• [SET TASK] Convert the listing below into a numbered list with the blank lines removed, and leave the pictures out of your answer.

START SUPPLIED INFORMATION

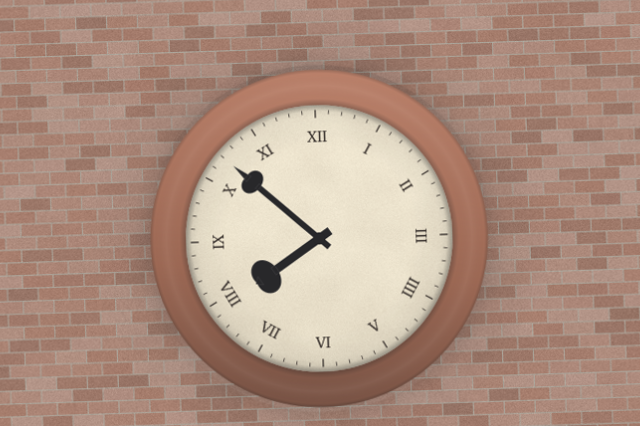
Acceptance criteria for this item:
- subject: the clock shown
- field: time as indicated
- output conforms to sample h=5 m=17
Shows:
h=7 m=52
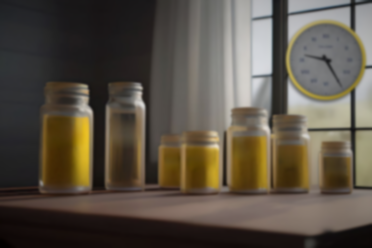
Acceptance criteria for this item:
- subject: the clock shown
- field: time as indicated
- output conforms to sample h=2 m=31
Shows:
h=9 m=25
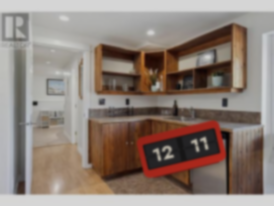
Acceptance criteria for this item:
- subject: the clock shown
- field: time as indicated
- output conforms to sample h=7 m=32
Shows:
h=12 m=11
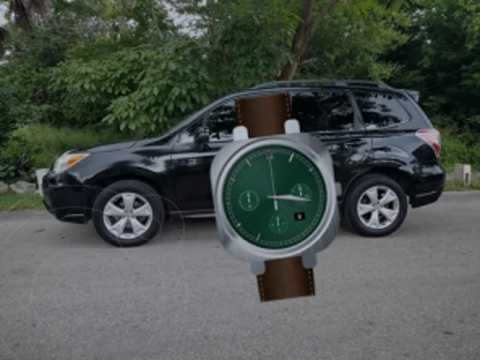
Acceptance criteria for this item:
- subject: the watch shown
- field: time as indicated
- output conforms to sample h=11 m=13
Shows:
h=3 m=17
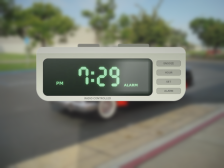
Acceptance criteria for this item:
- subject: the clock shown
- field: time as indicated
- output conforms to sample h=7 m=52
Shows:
h=7 m=29
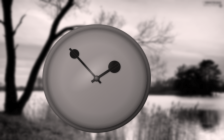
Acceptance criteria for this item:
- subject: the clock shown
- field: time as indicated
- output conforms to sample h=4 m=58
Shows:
h=1 m=53
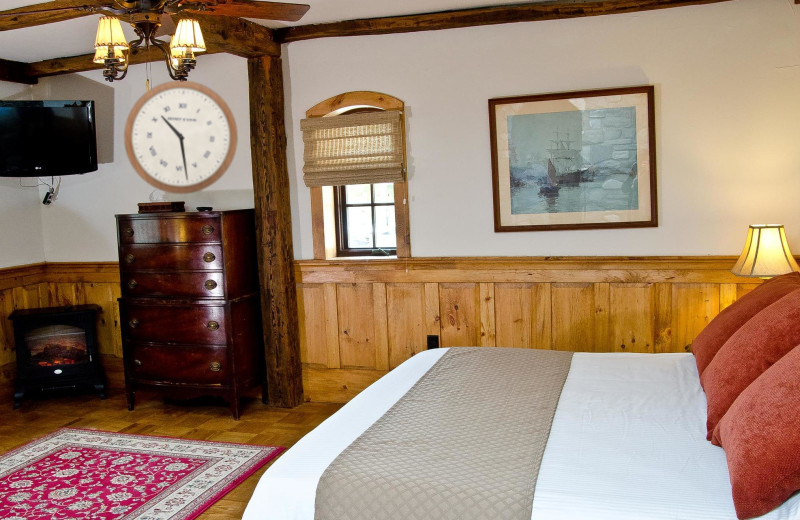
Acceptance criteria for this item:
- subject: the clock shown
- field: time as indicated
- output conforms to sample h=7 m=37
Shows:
h=10 m=28
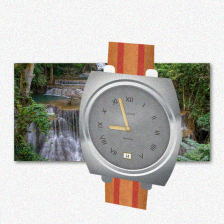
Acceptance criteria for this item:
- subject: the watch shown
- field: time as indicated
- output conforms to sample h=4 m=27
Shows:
h=8 m=57
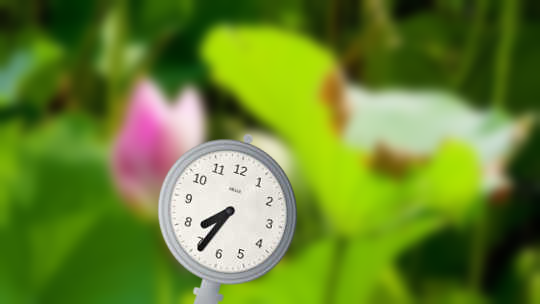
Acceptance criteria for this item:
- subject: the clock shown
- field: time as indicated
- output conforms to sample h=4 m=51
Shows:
h=7 m=34
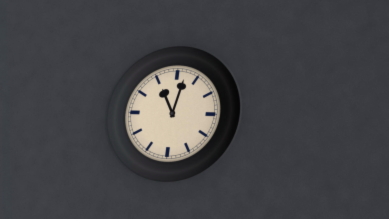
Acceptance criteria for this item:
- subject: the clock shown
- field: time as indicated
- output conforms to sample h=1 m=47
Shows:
h=11 m=2
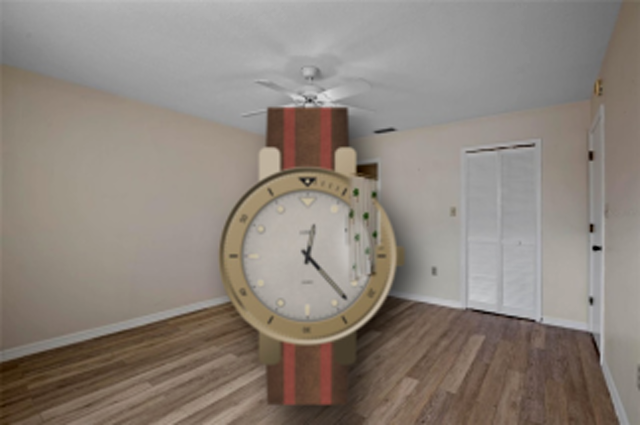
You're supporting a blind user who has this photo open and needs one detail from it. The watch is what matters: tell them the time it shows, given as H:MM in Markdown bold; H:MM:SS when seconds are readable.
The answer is **12:23**
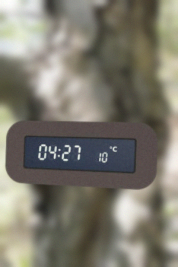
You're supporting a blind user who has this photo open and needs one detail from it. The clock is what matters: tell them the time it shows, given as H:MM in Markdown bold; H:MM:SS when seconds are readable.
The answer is **4:27**
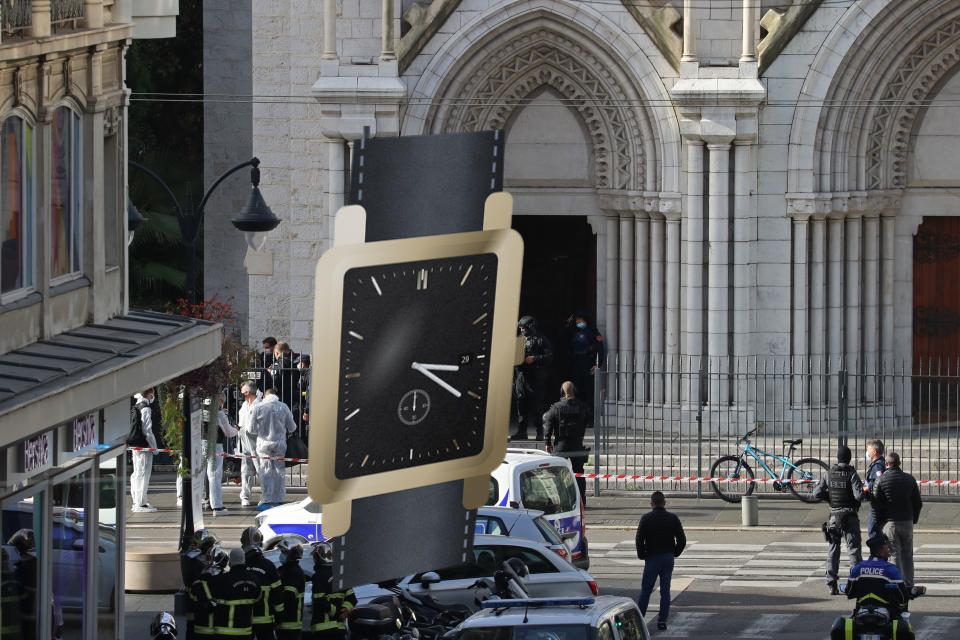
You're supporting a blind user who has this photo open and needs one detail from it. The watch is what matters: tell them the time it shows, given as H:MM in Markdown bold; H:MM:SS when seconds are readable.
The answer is **3:21**
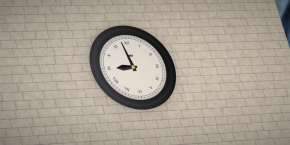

END SUPPLIED INFORMATION

• [EXERCISE SOLUTION]
1. Acceptance criteria for this item:
2. - subject: the clock shown
3. - field: time as indicated
4. - output conforms to sample h=5 m=17
5. Shows:
6. h=7 m=52
7. Acceptance criteria for this item:
8. - subject: the clock shown
9. - field: time as indicated
10. - output conforms to sample h=2 m=31
11. Shows:
12. h=9 m=25
13. Acceptance criteria for this item:
14. - subject: the clock shown
15. - field: time as indicated
16. - output conforms to sample h=7 m=32
17. Shows:
18. h=12 m=11
19. Acceptance criteria for this item:
20. - subject: the watch shown
21. - field: time as indicated
22. - output conforms to sample h=11 m=13
23. Shows:
24. h=3 m=17
25. Acceptance criteria for this item:
26. - subject: the clock shown
27. - field: time as indicated
28. - output conforms to sample h=7 m=52
29. Shows:
30. h=7 m=29
31. Acceptance criteria for this item:
32. - subject: the clock shown
33. - field: time as indicated
34. - output conforms to sample h=4 m=58
35. Shows:
36. h=1 m=53
37. Acceptance criteria for this item:
38. - subject: the clock shown
39. - field: time as indicated
40. - output conforms to sample h=7 m=37
41. Shows:
42. h=10 m=28
43. Acceptance criteria for this item:
44. - subject: the watch shown
45. - field: time as indicated
46. - output conforms to sample h=4 m=27
47. Shows:
48. h=8 m=57
49. Acceptance criteria for this item:
50. - subject: the clock shown
51. - field: time as indicated
52. - output conforms to sample h=4 m=51
53. Shows:
54. h=7 m=34
55. Acceptance criteria for this item:
56. - subject: the clock shown
57. - field: time as indicated
58. - output conforms to sample h=1 m=47
59. Shows:
60. h=11 m=2
61. You're supporting a blind user who has this photo open and needs one detail from it. The watch is what matters: tell them the time it shows, given as H:MM in Markdown bold; H:MM:SS when seconds are readable.
62. The answer is **12:23**
63. You're supporting a blind user who has this photo open and needs one detail from it. The clock is what matters: tell them the time it shows, given as H:MM in Markdown bold; H:MM:SS when seconds are readable.
64. The answer is **4:27**
65. You're supporting a blind user who has this photo open and needs one detail from it. The watch is what matters: tell them the time it shows, given as H:MM in Markdown bold; H:MM:SS when seconds are readable.
66. The answer is **3:21**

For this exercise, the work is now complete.